【第26話】イノシシよ、今から君を仕留めます①
◇見方によっては、もっとも残酷なシーン
ついにこの日が来た。初めて「止めさし」の現場に立ち会うのである。
止めさしとは、わなに掛かった獲物にとどめを刺すという狩猟用語だ。わなや網にかかった獣はすぐには死なない。だから早くラクに死なせてあげる目的と、あとは(今となってはこちらの方が優先順位が高いかもしれないが)大事な商品である肉が傷まないようにする目的がある。何日も暴れて怪我をしたり、乳酸が溜まりまくった肉は目も当てられない。
見方によっては、残酷なシーンだろう。
動物の命を奪うことに心を痛め、菜食主義者に転身する人も少なくないみたいだし。それも一つの選択。でも自分は、そうは思えないんだよなぁ。動物はダメでも、植物ならOKなのか。植物が傷みを感じないとは断言できない。彼らは切ってもまた生えてくるから、殺したことにならないとか? だとしたら根ごと抜いちゃう大根はダメでしょ。逆に、菌糸が木の中で繋がっているシイタケは、根絶やしにしない限り殺したことにはならない? じゃあシイタケ1本1本の個性は無視されるのか?? 株で分かれている水菜は?

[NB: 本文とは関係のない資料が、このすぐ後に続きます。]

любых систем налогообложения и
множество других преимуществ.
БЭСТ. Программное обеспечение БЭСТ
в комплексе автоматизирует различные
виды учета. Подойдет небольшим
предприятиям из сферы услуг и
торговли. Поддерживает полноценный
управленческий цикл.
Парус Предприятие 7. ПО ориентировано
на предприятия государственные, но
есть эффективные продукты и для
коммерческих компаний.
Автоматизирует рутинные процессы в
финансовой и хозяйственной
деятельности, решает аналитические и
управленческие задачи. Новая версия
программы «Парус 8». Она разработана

っつーか、命の単位なんてどこで区切ったらいいのか分かんないよ!
紆余曲折を経て、「だったら全部平等に喰っちゃえ」というのが自分の結論だ。ただし「己が生きるために相手を殺す」という業をきちんと背負った上で。背負ったつもりになって、いったい何になる? 分かりまへん。きっとこれは趣味の問題でしょう。
業をギンギンに感じるために、この島に移住してきたのだから。
◇最初は、銃で行きます
さて、今日の午前中にイノシシが2頭かかったと連絡があって、夫と共に向かうことにしたのだった。どんな状況になるか分からなかったが、一応長靴、汚れてもいい防寒ズボンにホッカイロ2枚使い。リュックとカメラバック背負って、ちょっとしたミリタリールック。
イノシシの止めさしは、だいたい銃。バットで撲殺とか首絞めは危険すぎ(肉弾戦になったら確実にこっちがやられる)。最近では、銃痕などで肉の傷む心配のない電気ショックが人気だ。今回は、銃と電気ショックの両方が見られるお得なコースとあって胸が高鳴った。銃での止めさしは夫が受け持つことに。動物に当てるのは初めてのデビュー戦だ。
今日はプロ猟師ヒデさんとのタッグだ。最近新調されたヒデさんの軽トラは、なぜかひと昔前の携帯電話みたいなシルバーピンク。お洒落を狙ったのか、たまたま安かったのか。そんな謎をよそに、みかん畑が広がる道を奥へ奥へと進んでいく。
途中で畑の持ち主の農家さんと落ち合い、茂みの中へ。舗装された道路から、30メートルも離れてない場所に――いた!
「括りわな」に足を捉えられて、身動きがとれないイノシシ。子どもかな?ちょっと小さめ。こちらの姿を認めるやいなや、逃げようと激しく暴れる。こういう場合は、離れた場所から止めさしのできる銃の出番だ。